Reflections: Come Together, Fall Apart
Cristina Henriquez has been hailed as a writer to watch. Her 2006 collection of short fiction Come Together, Fall Apart brings to life both the Panama that existed on the eve of Noriega's capture and that which exists today.
What follows refers only to the novella "Come Together, Fall Apart" within the collection of the same name.
The reader of "Come Together, Fall Apart" experiences the months leading up to the US invasion of Panama through the journal of young Ramon. This adolescent falls in love for the first time while his family and country disintegrate around him. Appropriate to the age of the narrator, the emphasis on, and importance of, political and personal events seems out of balance; Ramon's uncertain steps into the arena of romance and petty theft naturally weigh more heavily on his mind than the change of home forced on his family or than the casualties taking place on the streets around him as car bombs detonate and random acts of violence occur.

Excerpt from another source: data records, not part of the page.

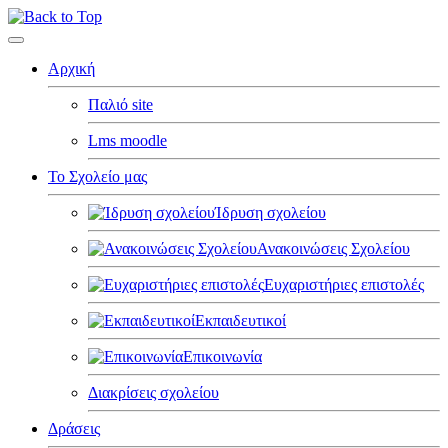
Αρχική
Παλιό site
Lms moodle
Το Σχολείο μας
Ίδρυση σχολείου
Ανακοινώσεις Σχολείου
Ευχαριστήριες επιστολές
Εκπαιδευτικοί
Επικοινωνία
Διακρίσεις σχολείου
Δράσεις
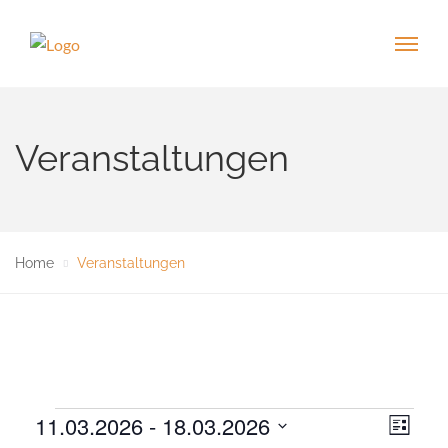
Veranstaltungen
Home
Veranstaltungen
Veranstaltungen
11.03.2026
 - 
18.03.2026
V
A
L
e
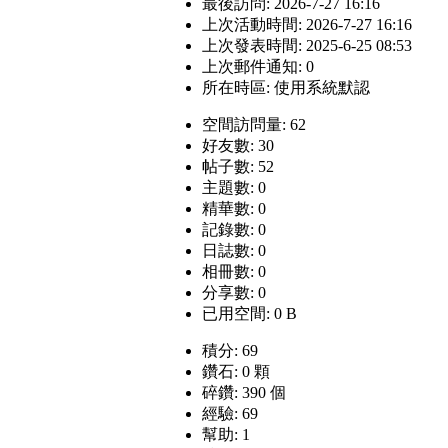
最後訪問: 2026-7-27 16:16
上次活動時間: 2026-7-27 16:16
上次發表時間: 2025-6-25 08:53
上次郵件通知: 0
所在時區: 使用系統默認
空間訪問量: 62
好友數: 30
帖子數: 52
主題數: 0
精華數: 0
記錄數: 0
日誌數: 0
相冊數: 0
分享數: 0
已用空間: 0 B
積分: 69
鑽石: 0 顆
碎鑽: 390 個
經驗: 69
幫助: 1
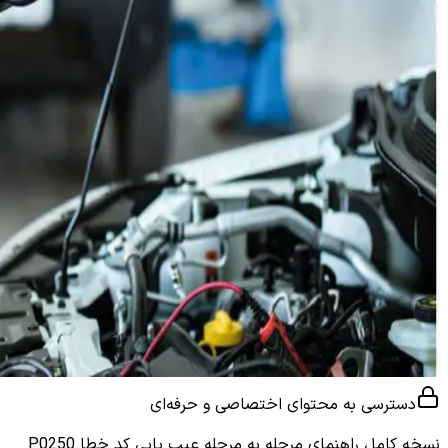
دسترسی به محتوای اختصاصی و حرفه‌ای
نسخه کامل
راهنمای مرحله به مرحله عیب یابی کد خطا P0250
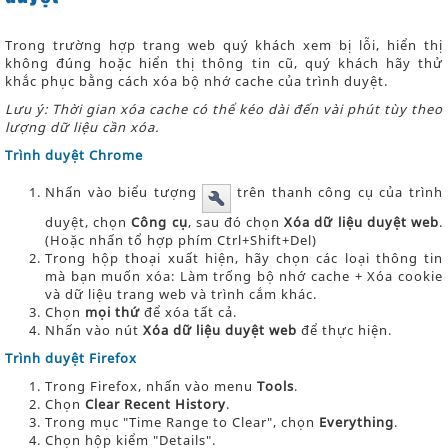
Trong trường hợp trang web quý khách xem bị lỗi, hiển thị
không đúng hoặc hiển thị thông tin cũ, quý khách hãy thử
khắc phục bằng cách xóa bộ nhớ cache của trình duyệt.
Lưu ý: Thời gian xóa cache có thể kéo dài đến vài phút tùy theo
lượng dữ liệu cần xóa.
Trình duyệt Chrome
Nhấn vào biểu tượng
trên thanh công cụ của trình
duyệt, chọn
Công cụ
, sau đó chọn
Xóa dữ liệu duyệt web
.
(Hoặc nhấn tổ hợp phím Ctrl+Shift+Del)
Trong hộp thoại xuất hiện, hãy chọn các loại thông tin
mà bạn muốn xóa: Làm trống bộ nhớ cache + Xóa cookie
và dữ liệu trang web và trình cắm khác.
Chọn
mọi thứ
để xóa tất cả.
Nhấn vào nút
Xóa dữ liệu duyệt web
để thực hiện.
Trình duyệt Firefox
Trong Firefox, nhấn vào menu
Tools
.
Chọn
Clear Recent History
.
Trong mục "Time Range to Clear", chọn
Everything
.
Chọn hộp kiểm "Details".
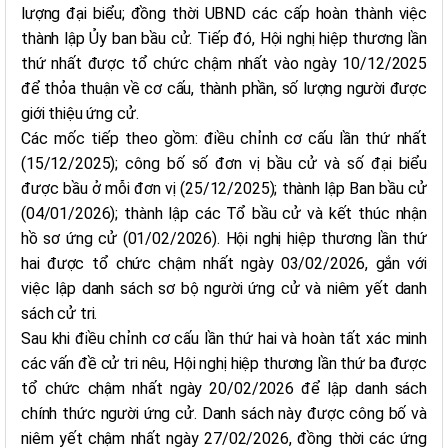
lượng đại biểu; đồng thời UBND các cấp hoàn thành việc
thành lập Ủy ban bầu cử. Tiếp đó, Hội nghị hiệp thương lần
thứ nhất được tổ chức chậm nhất vào ngày 10/12/2025
để thỏa thuận về cơ cấu, thành phần, số lượng người được
giới thiệu ứng cử.
Các mốc tiếp theo gồm: điều chỉnh cơ cấu lần thứ nhất
(15/12/2025); công bố số đơn vị bầu cử và số đại biểu
được bầu ở mỗi đơn vị (25/12/2025); thành lập Ban bầu cử
(04/01/2026); thành lập các Tổ bầu cử và kết thúc nhận
hồ sơ ứng cử (01/02/2026). Hội nghị hiệp thương lần thứ
hai được tổ chức chậm nhất ngày 03/02/2026, gắn với
việc lập danh sách sơ bộ người ứng cử và niêm yết danh
sách cử tri.
Sau khi điều chỉnh cơ cấu lần thứ hai và hoàn tất xác minh
các vấn đề cử tri nêu, Hội nghị hiệp thương lần thứ ba được
tổ chức chậm nhất ngày 20/02/2026 để lập danh sách
chính thức người ứng cử. Danh sách này được công bố và
niêm yết chậm nhất ngày 27/02/2026, đồng thời các ứng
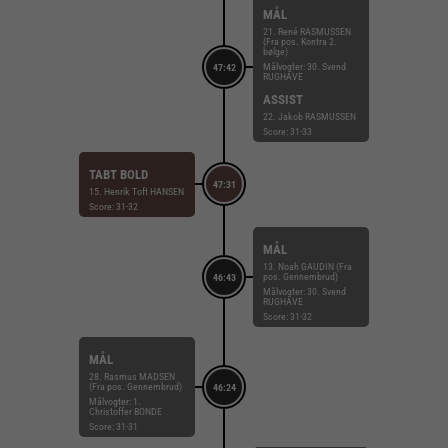
MÅL
21. René RASMUSSEN
(Fra pos. Kontra 2.
bølge)
Målvogter: 30. Svend
47:42
RUGHAVE
ASSIST
22. Jakob RASMUSSEN
Score: 31-33
TABT BOLD
47:31
15. Henrik Toft HANSEN
Score: 31-32
MÅL
13. Noah GAUDIN (Fra
pos. Gennembrud)
46:43
Målvogter: 30. Svend
RUGHAVE
Score: 31-32
MÅL
28. Rasmus MADSEN
(Fra pos. Gennembrud)
46:24
Målvogter: 1.
Christoffer BONDE
Score: 31-31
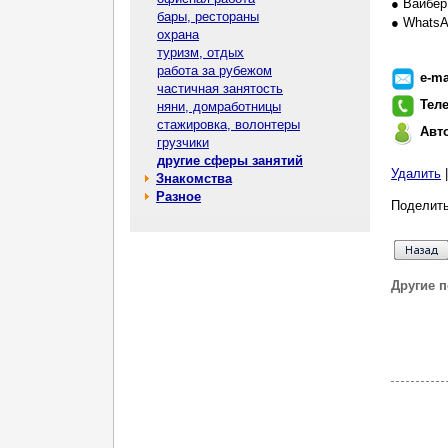
● Вайбер
бары, рестораны
● WhatsA
охрана
туризм, отдых
работа за рубежом
e-ma
частичная занятость
Тел
няни, домработницы
стажировка, волонтеры
Авт
грузчики
другие сферы занятий
Удалить
Знакомства
Разное
Поделить
Другие 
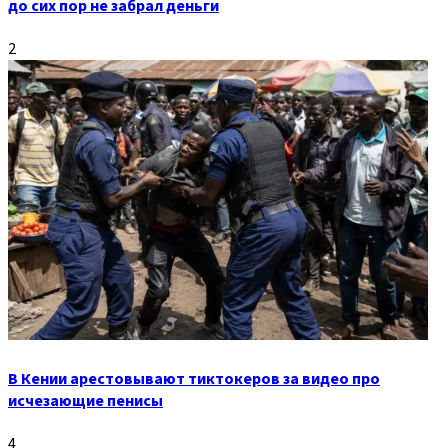
до сих пор не забрал деньги
2
В Кении арестовывают тиктокеров за видео про
исчезающие пенисы
4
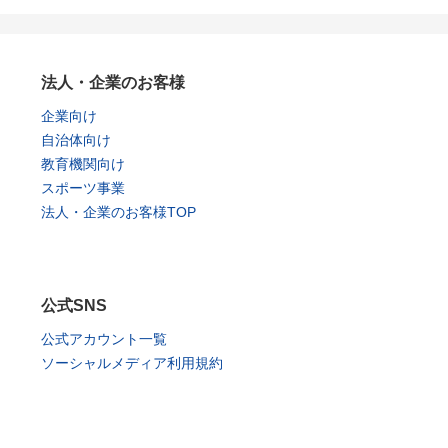
法人・企業のお客様
企業向け
自治体向け
教育機関向け
スポーツ事業
法人・企業のお客様TOP
公式SNS
公式アカウント一覧
ソーシャルメディア利用規約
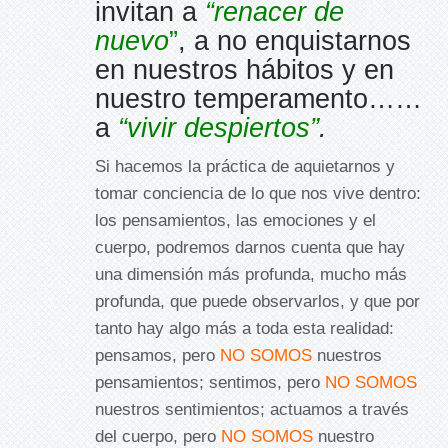
invitan a
“renacer de
nuevo
”
, a no enquistarnos
en nuestros hábitos y en
nuestro temperamento……
a
“vivir despiertos”
.
Si hacemos la práctica de aquietarnos y
tomar conciencia de lo que nos vive dentro:
los pensamientos, las emociones y el
cuerpo, podremos darnos cuenta que hay
una dimensión más pro­funda, mucho más
profunda, que puede observarlos, y que por
tanto hay algo más a toda esta realidad:
pensamos, pero
NO SOMOS
nuestros
pensamientos; sentimos, pero
NO SOMOS
nuestros sentimientos; actuamos a través
del cuerpo, pero
NO SOMOS
nuestro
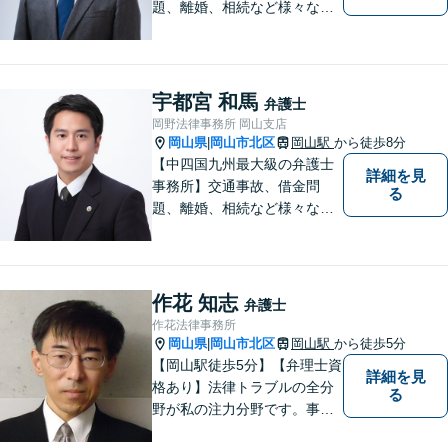
題、離婚、相続など様々な問
題について、「何度でも無
料」の相談を行っています！
まずはお気軽にご相談くださ
い！
宇都宮 和馬
弁護士
岡野法律事務所 岡山支店
岡山県
岡山市北区
岡山駅
から徒歩8分
|
【中四国九州最大級の弁護士
詳細を見
事務所】交通事故、借金問
る
題、離婚、相続など様々な問
題について、「何度でも無
料」の相談を行っています！
まずはお気軽にご相談くださ
い！
作花 知志
弁護士
作花法律事務所
岡山県
岡山市北区
岡山駅
から徒歩5分
|
【岡山駅徒歩5分】【弁理士資
詳細を見
格あり】法律トラブルの全分
る
野が私の注力分野です。事務
所の理念は、ご相談の後には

For all of "Come Together, Fall Apart"'s inherent interest as a record of a historical moment, its real power lies in the description of a singular nuclear family and its misapprehension by those who see it, however intimately, from the outside. Ramon's mother and father are each originals in the best sense of the word, and they are held together by a bond that remains understated but unmistakable. The father exudes a gentleness and moral character that shape Ramon into the simultaneously tentative and commanding voice of the narrative. The mother's superstitious--almost mystical-- relationship to the world haunts the reader as she shies from the stresses of daily life under pressure of the invasion, but then finds the strength to make a quick, irrevocable and wrenching decision when demanded of her.
This fiction exudes none of the artful concision and focus that one expects from short fiction. It draws out unnecessary detail and imposes no order upon its tale. And yet, it is a story both creative and poignant.